● **Given entries**:
=== Section Start ===
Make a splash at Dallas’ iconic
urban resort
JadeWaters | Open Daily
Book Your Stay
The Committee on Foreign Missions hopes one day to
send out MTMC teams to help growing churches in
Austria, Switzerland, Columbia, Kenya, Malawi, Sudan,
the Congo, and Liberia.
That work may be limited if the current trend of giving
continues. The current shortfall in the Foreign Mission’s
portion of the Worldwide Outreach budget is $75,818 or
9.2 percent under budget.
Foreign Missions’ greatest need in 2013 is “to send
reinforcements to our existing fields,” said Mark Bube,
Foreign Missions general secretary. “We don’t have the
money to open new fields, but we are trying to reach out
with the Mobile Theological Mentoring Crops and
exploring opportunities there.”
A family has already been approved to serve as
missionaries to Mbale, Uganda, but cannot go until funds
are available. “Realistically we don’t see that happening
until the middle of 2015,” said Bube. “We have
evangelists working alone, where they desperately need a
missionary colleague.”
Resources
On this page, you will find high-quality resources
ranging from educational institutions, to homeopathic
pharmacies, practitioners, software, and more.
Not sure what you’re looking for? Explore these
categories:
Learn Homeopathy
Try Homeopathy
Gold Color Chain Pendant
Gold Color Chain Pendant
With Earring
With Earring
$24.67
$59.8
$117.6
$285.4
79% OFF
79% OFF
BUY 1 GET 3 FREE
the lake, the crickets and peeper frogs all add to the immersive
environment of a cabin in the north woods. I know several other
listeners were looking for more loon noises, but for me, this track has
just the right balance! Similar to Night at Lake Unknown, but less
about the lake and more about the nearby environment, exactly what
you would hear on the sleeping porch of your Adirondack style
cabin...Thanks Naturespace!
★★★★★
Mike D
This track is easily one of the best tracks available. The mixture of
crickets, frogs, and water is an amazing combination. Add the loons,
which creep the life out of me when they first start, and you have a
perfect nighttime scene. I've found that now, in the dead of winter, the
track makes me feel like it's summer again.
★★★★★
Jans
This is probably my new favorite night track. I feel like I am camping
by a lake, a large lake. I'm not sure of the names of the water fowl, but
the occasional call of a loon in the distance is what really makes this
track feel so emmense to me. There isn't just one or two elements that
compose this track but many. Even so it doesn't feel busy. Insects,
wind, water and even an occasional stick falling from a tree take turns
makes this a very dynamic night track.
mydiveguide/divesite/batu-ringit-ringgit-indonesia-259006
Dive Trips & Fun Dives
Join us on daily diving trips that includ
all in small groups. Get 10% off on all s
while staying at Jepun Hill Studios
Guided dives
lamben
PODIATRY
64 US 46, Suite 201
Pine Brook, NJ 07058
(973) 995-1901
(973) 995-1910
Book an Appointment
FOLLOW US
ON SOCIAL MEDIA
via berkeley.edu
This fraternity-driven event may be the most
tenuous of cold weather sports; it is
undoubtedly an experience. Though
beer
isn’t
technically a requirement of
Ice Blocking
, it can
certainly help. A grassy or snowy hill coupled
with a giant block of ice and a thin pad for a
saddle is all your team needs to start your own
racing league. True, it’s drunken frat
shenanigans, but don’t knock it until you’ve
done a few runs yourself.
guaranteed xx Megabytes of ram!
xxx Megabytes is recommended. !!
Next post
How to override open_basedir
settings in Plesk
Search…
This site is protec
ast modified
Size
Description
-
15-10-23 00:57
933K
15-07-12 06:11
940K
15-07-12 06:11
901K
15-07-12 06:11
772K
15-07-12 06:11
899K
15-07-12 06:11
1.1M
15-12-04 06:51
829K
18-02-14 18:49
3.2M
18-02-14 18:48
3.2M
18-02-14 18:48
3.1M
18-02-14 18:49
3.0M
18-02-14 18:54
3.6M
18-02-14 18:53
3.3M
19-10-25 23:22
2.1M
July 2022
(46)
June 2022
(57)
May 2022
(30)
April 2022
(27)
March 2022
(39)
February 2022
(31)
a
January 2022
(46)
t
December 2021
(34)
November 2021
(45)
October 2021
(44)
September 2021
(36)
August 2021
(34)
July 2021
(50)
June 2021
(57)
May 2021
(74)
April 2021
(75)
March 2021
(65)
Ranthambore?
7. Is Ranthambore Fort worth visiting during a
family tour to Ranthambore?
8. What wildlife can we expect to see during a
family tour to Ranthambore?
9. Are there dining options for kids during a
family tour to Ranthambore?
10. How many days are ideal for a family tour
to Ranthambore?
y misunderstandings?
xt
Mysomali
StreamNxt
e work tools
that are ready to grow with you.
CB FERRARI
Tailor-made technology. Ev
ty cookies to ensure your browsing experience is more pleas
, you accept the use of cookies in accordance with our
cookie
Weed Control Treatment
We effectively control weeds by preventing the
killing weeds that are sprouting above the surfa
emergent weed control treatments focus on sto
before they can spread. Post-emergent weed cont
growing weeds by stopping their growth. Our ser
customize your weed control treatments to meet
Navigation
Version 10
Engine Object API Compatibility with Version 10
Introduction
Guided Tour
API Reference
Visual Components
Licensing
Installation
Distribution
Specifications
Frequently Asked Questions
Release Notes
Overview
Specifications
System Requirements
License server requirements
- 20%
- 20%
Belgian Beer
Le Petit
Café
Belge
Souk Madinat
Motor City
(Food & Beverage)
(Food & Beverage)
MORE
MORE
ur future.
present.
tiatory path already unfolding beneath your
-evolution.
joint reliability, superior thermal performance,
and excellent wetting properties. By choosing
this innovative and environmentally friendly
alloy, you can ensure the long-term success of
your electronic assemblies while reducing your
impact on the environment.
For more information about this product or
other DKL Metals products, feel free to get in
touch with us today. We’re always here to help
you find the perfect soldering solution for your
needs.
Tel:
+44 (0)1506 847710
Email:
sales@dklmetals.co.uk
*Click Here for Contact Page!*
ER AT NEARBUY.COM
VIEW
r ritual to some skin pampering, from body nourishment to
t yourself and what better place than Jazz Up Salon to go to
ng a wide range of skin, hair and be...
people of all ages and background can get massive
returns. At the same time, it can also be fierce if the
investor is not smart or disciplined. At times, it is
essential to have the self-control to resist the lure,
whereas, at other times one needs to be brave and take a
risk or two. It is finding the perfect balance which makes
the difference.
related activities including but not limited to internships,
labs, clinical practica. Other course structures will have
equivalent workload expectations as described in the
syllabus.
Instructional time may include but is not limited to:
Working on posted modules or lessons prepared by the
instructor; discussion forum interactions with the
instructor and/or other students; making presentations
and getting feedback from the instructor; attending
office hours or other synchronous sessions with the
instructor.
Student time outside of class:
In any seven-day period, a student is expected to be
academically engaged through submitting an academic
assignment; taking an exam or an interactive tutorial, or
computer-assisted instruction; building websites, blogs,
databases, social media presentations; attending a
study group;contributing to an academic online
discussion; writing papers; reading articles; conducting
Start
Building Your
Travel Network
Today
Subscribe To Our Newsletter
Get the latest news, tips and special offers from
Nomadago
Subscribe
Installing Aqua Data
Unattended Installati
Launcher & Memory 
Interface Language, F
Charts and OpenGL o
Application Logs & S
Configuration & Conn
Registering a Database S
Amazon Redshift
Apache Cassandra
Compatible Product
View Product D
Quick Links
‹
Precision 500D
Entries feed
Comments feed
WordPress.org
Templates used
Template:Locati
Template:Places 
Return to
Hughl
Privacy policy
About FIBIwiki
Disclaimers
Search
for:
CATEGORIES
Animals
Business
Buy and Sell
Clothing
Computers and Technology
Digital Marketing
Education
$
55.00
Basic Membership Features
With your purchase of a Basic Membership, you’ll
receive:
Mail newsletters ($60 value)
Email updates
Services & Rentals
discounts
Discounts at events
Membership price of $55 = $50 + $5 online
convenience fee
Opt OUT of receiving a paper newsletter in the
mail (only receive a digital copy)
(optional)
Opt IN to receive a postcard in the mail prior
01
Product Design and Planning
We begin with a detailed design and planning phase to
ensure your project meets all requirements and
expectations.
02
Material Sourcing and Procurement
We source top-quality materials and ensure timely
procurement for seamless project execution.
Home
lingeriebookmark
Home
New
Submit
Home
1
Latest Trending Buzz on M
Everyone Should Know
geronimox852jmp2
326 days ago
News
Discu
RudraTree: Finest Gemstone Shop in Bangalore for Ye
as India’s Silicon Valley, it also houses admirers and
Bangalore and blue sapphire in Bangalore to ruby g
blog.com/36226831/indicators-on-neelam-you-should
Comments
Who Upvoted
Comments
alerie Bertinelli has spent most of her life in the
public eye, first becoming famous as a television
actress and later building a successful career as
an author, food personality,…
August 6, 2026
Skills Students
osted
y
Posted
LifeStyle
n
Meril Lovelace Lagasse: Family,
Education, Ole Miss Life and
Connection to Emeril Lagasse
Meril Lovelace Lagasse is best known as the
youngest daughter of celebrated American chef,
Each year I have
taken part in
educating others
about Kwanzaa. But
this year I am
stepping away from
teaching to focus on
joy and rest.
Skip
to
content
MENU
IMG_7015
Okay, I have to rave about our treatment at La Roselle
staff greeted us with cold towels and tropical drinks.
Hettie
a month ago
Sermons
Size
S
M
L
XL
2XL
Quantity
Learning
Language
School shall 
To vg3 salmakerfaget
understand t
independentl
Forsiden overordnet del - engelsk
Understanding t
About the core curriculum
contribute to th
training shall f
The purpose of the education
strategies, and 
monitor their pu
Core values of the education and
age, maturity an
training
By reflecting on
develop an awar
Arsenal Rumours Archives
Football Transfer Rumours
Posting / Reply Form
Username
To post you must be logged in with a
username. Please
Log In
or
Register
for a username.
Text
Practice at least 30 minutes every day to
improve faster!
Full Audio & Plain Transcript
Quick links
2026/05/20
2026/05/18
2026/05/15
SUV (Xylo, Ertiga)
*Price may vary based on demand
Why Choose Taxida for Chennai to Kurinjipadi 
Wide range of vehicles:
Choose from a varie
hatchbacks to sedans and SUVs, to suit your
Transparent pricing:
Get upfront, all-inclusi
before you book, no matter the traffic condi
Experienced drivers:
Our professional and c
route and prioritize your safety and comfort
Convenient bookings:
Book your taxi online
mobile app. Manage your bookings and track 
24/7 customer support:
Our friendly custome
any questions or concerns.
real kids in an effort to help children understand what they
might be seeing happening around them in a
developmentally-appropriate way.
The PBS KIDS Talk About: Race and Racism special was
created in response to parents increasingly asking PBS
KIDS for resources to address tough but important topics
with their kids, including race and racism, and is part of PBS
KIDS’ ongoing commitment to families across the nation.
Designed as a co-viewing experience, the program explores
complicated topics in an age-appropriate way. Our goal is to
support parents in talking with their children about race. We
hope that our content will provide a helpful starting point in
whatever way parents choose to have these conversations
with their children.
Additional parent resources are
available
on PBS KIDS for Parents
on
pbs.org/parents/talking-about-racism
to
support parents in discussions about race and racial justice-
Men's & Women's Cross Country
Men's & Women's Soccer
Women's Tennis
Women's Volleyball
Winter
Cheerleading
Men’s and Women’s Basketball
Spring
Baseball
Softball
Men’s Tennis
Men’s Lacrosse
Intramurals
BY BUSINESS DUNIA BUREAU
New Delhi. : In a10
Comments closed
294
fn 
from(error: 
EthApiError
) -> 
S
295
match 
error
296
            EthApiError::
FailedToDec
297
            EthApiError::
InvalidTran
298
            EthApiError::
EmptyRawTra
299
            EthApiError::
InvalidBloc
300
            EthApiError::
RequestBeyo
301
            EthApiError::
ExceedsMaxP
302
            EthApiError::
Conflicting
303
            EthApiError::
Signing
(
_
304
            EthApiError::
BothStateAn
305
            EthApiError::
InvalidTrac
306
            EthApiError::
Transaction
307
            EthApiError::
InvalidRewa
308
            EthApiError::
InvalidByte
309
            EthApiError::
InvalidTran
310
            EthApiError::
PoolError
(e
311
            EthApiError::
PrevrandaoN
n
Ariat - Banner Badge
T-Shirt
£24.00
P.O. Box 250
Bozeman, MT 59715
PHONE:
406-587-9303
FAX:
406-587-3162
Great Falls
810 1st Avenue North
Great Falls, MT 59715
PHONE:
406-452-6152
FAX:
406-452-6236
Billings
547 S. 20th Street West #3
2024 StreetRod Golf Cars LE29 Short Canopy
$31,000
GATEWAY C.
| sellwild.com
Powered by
=== Section End ===
Please copy every line from the entries that includes the word "Lagasse".

Meril Lovelace Lagasse: Family,
Connection to Emeril Lagasse
Meril Lovelace Lagasse is best known as the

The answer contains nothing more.